▸ Try it
Put every line of the data below into a JSON list of strings, one string per line, leaving out the blank lines.

─── The input ───

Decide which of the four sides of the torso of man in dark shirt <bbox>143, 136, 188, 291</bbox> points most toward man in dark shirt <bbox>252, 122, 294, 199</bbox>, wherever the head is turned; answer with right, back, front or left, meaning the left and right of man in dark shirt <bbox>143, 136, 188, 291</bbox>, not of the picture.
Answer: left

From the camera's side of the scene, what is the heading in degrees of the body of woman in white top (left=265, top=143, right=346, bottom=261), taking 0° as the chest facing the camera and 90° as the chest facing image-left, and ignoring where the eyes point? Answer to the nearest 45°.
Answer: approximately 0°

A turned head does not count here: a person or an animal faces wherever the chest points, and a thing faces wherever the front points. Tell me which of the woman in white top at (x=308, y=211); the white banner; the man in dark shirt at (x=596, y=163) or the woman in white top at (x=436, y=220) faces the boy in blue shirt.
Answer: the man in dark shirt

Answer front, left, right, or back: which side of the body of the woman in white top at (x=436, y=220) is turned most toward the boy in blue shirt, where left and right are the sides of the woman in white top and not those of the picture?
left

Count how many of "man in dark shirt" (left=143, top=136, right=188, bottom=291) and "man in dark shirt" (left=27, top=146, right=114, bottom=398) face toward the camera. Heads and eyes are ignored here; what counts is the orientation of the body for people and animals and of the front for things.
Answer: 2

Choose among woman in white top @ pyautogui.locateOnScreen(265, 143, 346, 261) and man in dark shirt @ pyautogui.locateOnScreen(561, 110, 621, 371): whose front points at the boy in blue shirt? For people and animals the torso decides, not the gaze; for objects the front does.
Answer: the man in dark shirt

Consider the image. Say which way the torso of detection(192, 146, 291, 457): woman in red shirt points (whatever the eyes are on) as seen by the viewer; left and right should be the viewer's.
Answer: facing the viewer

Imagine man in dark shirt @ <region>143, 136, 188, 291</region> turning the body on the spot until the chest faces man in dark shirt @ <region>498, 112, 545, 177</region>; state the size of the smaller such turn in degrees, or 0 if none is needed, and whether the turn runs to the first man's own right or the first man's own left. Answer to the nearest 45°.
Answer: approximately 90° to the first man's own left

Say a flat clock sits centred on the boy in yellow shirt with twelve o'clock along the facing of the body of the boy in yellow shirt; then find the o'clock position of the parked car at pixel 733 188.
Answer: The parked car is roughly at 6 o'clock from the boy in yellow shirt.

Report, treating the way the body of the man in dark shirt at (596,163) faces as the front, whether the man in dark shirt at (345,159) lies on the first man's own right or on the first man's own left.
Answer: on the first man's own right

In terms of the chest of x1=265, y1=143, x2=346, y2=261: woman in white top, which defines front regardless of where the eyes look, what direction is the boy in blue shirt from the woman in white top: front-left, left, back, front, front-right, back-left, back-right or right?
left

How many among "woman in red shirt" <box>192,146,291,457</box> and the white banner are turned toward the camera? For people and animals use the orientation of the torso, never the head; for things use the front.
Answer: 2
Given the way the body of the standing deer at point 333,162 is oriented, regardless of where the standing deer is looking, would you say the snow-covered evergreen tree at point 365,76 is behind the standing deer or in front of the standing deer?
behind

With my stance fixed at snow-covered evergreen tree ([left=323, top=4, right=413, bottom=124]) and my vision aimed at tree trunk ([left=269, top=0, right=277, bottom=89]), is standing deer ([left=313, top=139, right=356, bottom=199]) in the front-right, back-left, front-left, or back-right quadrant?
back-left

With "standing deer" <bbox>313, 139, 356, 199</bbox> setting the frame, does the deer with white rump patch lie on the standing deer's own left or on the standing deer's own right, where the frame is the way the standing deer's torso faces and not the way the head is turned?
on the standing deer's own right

───

▸ Result for this exercise
[
  "Decide which of the four sides of the torso of man in dark shirt <bbox>143, 136, 188, 291</bbox> points most toward man in dark shirt <bbox>252, 122, 294, 199</bbox>, wherever the head is turned; answer with right, back, front or left, meaning the left and right of man in dark shirt <bbox>143, 136, 188, 291</bbox>, not of the picture.",
  "Answer: left",
  "From the camera's side of the scene, what is the heading in degrees of the body of woman in white top (left=265, top=143, right=346, bottom=261), taking 0° as the chest facing the camera and 90° as the chest facing image-left, and ignoring where the eyes point? Answer to the nearest 45°.",
  "Answer: approximately 0°",
  "A turned head does not count here: a person or an animal faces wherever the chest points, and a thing faces wherever the front points. Tell me which of the woman in white top at (x=308, y=211); the white banner; the man in dark shirt at (x=596, y=163) or the woman in white top at (x=436, y=220) faces the boy in blue shirt.",
  "Answer: the man in dark shirt",
  "Answer front, left, right, or back: which side of the body of the woman in white top at (x=436, y=220) is turned most toward the boy in blue shirt, where left and right are the sides of the woman in white top and not those of the picture?",
  "left",
  "Count how many of \"man in dark shirt\" (left=143, top=136, right=188, bottom=291) and \"man in dark shirt\" (left=27, top=146, right=114, bottom=398) face toward the camera. Heads and eyes are ignored here; what counts is the orientation of the body for people and animals and of the front for things.",
  "Answer: 2",
  "Choose among woman in white top @ pyautogui.locateOnScreen(265, 143, 346, 261) and man in dark shirt @ pyautogui.locateOnScreen(561, 110, 621, 371): whose front points at the boy in blue shirt? For people and animals the torso decides, not the gaze; for objects the front does.",
  "Answer: the man in dark shirt",
  "Consider the image. Say which way the torso of detection(192, 146, 291, 457): woman in red shirt points (whatever the eyes are on) as seen by the viewer; left and right should be the viewer's.",
  "Answer: facing the viewer",
  "Imagine man in dark shirt @ <region>143, 136, 188, 291</region> turning the body on the spot until the chest faces man in dark shirt @ <region>498, 112, 545, 177</region>; state the size of the smaller such turn in degrees, or 0 if none is needed, and whether the turn runs to the first man's own right or the first man's own left. Answer to the nearest 45°.",
  "Answer: approximately 90° to the first man's own left",
  "Say a flat clock sits centred on the boy in yellow shirt with twelve o'clock along the facing of the body of the boy in yellow shirt; then find the o'clock position of the parked car at pixel 733 188.",
  "Answer: The parked car is roughly at 6 o'clock from the boy in yellow shirt.",
  "Report, treating the way the body of the man in dark shirt at (596,163) faces as the front, whether the man in dark shirt at (345,159) lies on the first man's own right or on the first man's own left.",
  "Answer: on the first man's own right",
  "In terms of the chest of x1=265, y1=143, x2=346, y2=261: woman in white top, which defines front regardless of where the eyes look, what direction is the boy in blue shirt from the woman in white top: front-left, left, back, front, front-right, back-left, back-right or right?",
  "left",
  "How many among \"woman in red shirt\" <box>192,146,291,457</box> and the white banner are turned toward the camera? For people and animals use the orientation of the torso, never the head; for things use the front.",
  "Answer: 2",
  "Given the way the body of the standing deer at point 333,162 is oriented, regardless of where the standing deer is looking, would you say the snow-covered evergreen tree at point 365,76 is behind the standing deer or in front of the standing deer?",
  "behind",
  "With my stance fixed at snow-covered evergreen tree ([left=323, top=4, right=413, bottom=124]) and my vision aimed at tree trunk ([left=269, top=0, right=277, bottom=89]), is standing deer ([left=313, top=139, right=356, bottom=199]) in the front-right, back-left, front-left, or back-right quadrant?",
  "back-left",
  "With \"standing deer\" <bbox>313, 139, 356, 199</bbox> setting the frame, does the deer with white rump patch lie on the standing deer's own left or on the standing deer's own right, where the frame is the way the standing deer's torso faces and not the way the head is turned?",
  "on the standing deer's own right"
]